**REQUIRED TASKS**
**A.** Using the air sensor abstract below, say whether each statement agrees with it: (i) the GMR model was tested on at least 20 independent co-location datasets; (ii) in Kinshasa, the GMR lowered the Mean Absolute Error from 7.51 𝜇g/m3 to 1.93 𝜇g/m3; (iii) the GMR was trained on co-locations from at least 5 global cities. For each one, answer yes or no and quote the words that decide it.
**B.** Answer these questions from the air sensor abstract below:
(i) Who is the speaker, and what is his affiliation?
(ii) What R2 did the GMR-corrected PurpleAir data reach in Kinshasa?
(iii) How many PurpleAir sensors around the world could have their data corrected?

**GIVEN TEXT**
────

Getting useful, actionable data out of air sensors

8 Nov 2023, 14:20
20m
oral presentation SPECIAL SESSION

Speaker

Daniel Westervelt (Columbia University)

Description

There is a severe lack of air pollution data around the world. Low cost sensors (LCS) for measuring air pollution offer a possible path forward to remedy the lack of data, though they require careful calibration as the manufacturer-reported data often show large biases against reference monitors. Traditionally, calibration has occurred by co-locating LCS with local reference monitors and developing correction models using statistical techniques. To address this, we first present a series of traditional “colocation” corrections models and performance evaluations in a variety of global cities, including New York City, Kinshasa (DRC), Kampala (Uganda), Accra (Ghana), and New Delhi (India). We then present a globally-applicable Gaussian Mixture Regression (GMR) probabilistic model trained on co-locations from at least 5 global cities that span across wide temperature, relative humidity, and PM2.5 ranges. The model is tested on at least 20 independent co-location datasets that the GMR has not seen. We also compare the data corrected by the universal GMR to a more traditional, local correction factor, where available. GMR has proven successful for correcting LCS data: in Kinshasa, the GMR-corrected PurpleAir data resulted in R2 = 0.88 when compared to the MetOne BAM-1020, and in Accra, the GMR lowered the Mean Absolute Error of Clarity data from 7.51 𝜇g/m3 to 1.93 𝜇g/m3. The wide breadth of the universal GMR allows for correction of LCS data without the need for a local co-location which enables the correction of data from 10,000+ PurpleAir sensors around the world.

────

**RECORDS PROVIDED**
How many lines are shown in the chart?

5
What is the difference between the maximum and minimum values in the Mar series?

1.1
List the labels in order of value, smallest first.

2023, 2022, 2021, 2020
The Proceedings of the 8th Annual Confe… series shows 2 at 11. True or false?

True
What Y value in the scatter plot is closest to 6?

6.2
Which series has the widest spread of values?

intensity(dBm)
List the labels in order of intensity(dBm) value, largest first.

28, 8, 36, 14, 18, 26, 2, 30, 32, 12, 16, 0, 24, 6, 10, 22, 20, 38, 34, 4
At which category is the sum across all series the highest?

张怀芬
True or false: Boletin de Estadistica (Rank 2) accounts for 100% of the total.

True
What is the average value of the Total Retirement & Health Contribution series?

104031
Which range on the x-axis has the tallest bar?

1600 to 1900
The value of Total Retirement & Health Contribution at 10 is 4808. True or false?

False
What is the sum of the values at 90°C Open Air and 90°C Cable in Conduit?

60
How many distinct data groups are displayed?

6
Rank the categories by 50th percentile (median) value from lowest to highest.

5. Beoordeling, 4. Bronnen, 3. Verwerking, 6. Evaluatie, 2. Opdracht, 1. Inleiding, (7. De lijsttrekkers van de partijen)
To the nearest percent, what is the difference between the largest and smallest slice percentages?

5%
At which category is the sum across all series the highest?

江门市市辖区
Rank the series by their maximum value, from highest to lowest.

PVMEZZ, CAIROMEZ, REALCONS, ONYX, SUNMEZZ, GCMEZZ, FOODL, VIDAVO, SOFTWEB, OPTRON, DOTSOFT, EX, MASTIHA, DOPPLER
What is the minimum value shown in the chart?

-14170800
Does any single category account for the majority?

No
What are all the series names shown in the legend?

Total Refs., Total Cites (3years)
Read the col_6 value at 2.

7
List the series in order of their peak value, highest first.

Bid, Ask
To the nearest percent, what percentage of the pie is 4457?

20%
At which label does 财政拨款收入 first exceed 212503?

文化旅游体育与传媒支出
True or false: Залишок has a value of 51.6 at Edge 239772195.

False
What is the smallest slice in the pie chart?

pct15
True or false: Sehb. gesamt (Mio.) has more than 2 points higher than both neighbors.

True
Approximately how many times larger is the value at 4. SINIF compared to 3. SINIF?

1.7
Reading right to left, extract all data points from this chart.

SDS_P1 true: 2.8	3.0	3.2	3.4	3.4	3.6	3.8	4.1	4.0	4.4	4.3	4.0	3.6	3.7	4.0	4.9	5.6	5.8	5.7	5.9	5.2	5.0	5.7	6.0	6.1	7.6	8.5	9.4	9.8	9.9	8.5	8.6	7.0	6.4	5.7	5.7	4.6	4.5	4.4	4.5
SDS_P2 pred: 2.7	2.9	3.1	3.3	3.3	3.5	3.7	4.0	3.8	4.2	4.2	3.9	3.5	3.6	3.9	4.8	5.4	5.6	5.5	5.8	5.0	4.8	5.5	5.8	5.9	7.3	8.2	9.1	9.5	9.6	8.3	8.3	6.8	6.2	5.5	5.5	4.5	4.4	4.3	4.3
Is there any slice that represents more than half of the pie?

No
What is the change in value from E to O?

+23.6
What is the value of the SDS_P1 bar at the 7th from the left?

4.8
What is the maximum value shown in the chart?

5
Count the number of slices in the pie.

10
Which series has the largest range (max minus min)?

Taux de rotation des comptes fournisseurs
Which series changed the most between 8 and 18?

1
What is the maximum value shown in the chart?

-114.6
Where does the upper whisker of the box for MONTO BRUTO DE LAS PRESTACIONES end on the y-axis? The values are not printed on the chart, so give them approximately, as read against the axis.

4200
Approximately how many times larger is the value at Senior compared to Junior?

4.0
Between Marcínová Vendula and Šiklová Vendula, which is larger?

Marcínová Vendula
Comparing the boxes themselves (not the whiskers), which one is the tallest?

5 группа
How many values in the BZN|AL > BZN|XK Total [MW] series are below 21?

────

**TASK RESPONSES**
**A.**
(i) Yes: "The model is tested on at least 20 independent co-location datasets that the GMR has not seen."
(ii) No: "in Accra, the GMR lowered the Mean Absolute Error of Clarity data from 7.51 𝜇g/m3 to 1.93 𝜇g/m3"
(iii) Yes: "trained on co-locations from at least 5 global cities"

**B.**
(i) Daniel Westervelt, Columbia University
(ii) R2 = 0.88
(iii) 10,000+